What you need to do:
Of all the lines below, return only those starting with the line holding "поддержала правительственная комиссия" and going on through the line holding "транспортных средствах.", exactly as written.
*** Opening of The data ***
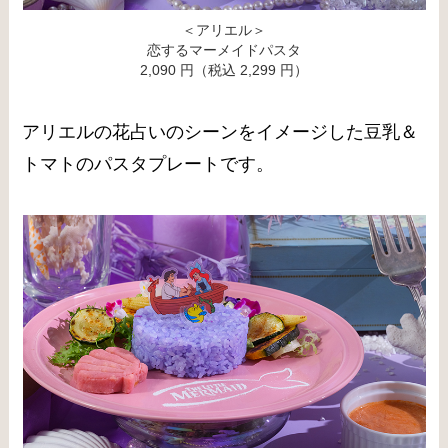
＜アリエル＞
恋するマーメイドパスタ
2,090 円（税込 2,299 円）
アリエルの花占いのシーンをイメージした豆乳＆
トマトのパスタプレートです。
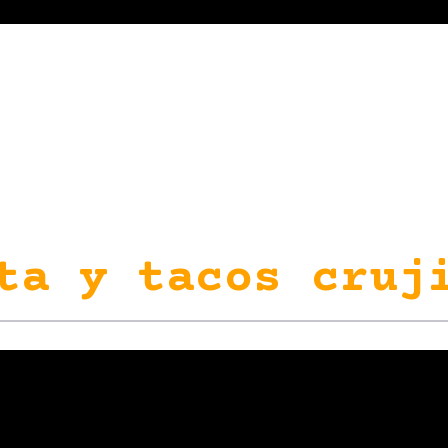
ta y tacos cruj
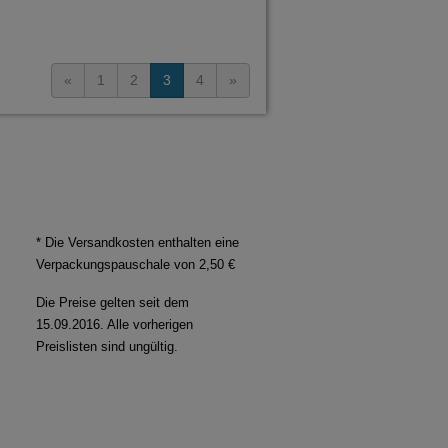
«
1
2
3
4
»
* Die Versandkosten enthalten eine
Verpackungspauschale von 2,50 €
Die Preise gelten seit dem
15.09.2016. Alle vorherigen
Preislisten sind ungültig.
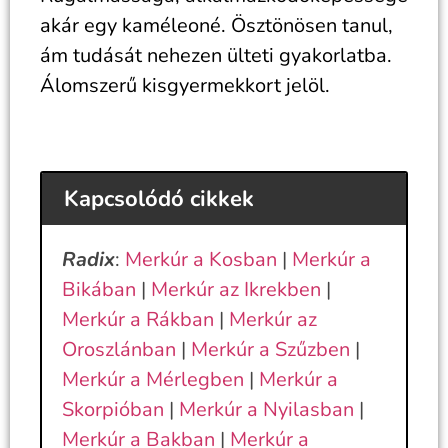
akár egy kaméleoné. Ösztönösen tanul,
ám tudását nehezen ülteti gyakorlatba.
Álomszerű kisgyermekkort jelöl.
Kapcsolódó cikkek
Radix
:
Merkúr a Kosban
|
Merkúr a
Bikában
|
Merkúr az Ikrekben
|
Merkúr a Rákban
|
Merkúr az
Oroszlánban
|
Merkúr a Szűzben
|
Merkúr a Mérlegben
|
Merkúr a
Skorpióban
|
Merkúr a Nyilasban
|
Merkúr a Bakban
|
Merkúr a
*** Close of The data ***
*** Opening of The data ***
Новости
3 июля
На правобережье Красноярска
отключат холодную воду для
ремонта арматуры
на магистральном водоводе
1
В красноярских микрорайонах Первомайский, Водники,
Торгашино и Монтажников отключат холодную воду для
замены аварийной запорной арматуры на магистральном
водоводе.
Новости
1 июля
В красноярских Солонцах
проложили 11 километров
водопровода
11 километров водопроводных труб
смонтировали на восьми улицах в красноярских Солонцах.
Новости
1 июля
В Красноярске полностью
*** Close of The data ***
*** Opening of The data ***
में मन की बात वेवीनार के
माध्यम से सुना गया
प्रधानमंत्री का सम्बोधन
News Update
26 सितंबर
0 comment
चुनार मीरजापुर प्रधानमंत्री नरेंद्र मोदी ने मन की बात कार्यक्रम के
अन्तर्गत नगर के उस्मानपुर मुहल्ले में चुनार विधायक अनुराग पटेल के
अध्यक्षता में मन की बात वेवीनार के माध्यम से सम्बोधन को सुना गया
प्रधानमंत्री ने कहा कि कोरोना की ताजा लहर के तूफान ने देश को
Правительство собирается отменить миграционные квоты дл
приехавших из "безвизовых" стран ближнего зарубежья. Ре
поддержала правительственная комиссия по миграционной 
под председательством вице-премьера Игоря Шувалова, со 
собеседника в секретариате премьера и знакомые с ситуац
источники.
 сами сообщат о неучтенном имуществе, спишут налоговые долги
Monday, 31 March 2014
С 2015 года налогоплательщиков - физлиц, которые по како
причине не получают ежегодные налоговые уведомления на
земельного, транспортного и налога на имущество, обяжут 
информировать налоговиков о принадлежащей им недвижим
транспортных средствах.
*** Close of The data ***
Task output:
поддержала правительственная комиссия по миграционной 
под председательством вице-премьера Игоря Шувалова, со 
собеседника в секретариате премьера и знакомые с ситуац
источники.
 сами сообщат о неучтенном имуществе, спишут налоговые долги
Monday, 31 March 2014
С 2015 года налогоплательщиков - физлиц, которые по како
причине не получают ежегодные налоговые уведомления на
земельного, транспортного и налога на имущество, обяжут 
информировать налоговиков о принадлежащей им недвижим
транспортных средствах.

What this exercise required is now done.